= Lovorka Čoralić =

Croatian historian (1968–2026)

Lovorka Čoralić (8 February 1968 – 14 March 2026) was a Croatian historian.

== Life and career ==
Čoralić was born in Zagreb on 8 February 1968. She graduated in history in 1990 at the Faculty of Philosophy of the University of Zagreb. In 1995, she received her master's degree at the same faculty with the subject Roads in medieval Croatian lands. She defended her doctoral dissertation entitled "Croats in Venice" in 1998 at the Faculty of Philosophy in Zadar.

She began her scientific career as an assistant at the Department of Croatian History of the Faculty of Philosophy in Zagreb (1992–1997). Since 1997, she has been employed at the Croatian Institute of History, where in 2011 she obtained the title of permanent scientific advisor.

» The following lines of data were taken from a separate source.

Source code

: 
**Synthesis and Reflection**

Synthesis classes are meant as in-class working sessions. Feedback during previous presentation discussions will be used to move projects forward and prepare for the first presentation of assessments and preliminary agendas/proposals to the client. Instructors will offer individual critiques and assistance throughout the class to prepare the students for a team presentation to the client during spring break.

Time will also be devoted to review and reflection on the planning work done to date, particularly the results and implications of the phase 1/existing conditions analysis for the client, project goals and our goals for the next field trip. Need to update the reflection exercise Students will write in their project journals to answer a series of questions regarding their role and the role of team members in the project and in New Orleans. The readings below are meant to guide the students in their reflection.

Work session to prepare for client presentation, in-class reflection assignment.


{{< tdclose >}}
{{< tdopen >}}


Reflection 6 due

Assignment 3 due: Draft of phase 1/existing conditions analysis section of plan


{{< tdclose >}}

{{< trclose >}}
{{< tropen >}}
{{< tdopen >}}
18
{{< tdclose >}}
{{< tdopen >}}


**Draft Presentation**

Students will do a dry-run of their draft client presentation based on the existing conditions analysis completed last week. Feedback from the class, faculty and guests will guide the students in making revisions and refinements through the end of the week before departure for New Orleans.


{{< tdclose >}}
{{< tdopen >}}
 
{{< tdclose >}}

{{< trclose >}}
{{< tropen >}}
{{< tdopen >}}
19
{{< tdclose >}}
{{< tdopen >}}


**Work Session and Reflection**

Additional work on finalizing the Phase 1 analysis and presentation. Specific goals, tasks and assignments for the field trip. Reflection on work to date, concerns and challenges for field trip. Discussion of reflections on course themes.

As an external associate-lecturer, she held courses on the history of Venice and Italy at the Catholic Faculty of Theology and Croatian Studies in Zagreb. She also collaborated in teaching and scientific research at the University of Primorska in Koper. During her career, she was a mentor to numerous historians.

Her book In the city of Saint Mark: the history of the Croatian community in Venice (2001), based on her doctoral dissertation, is considered one of her key works.

Čoralić died on 14 March 2026, at the age of 58.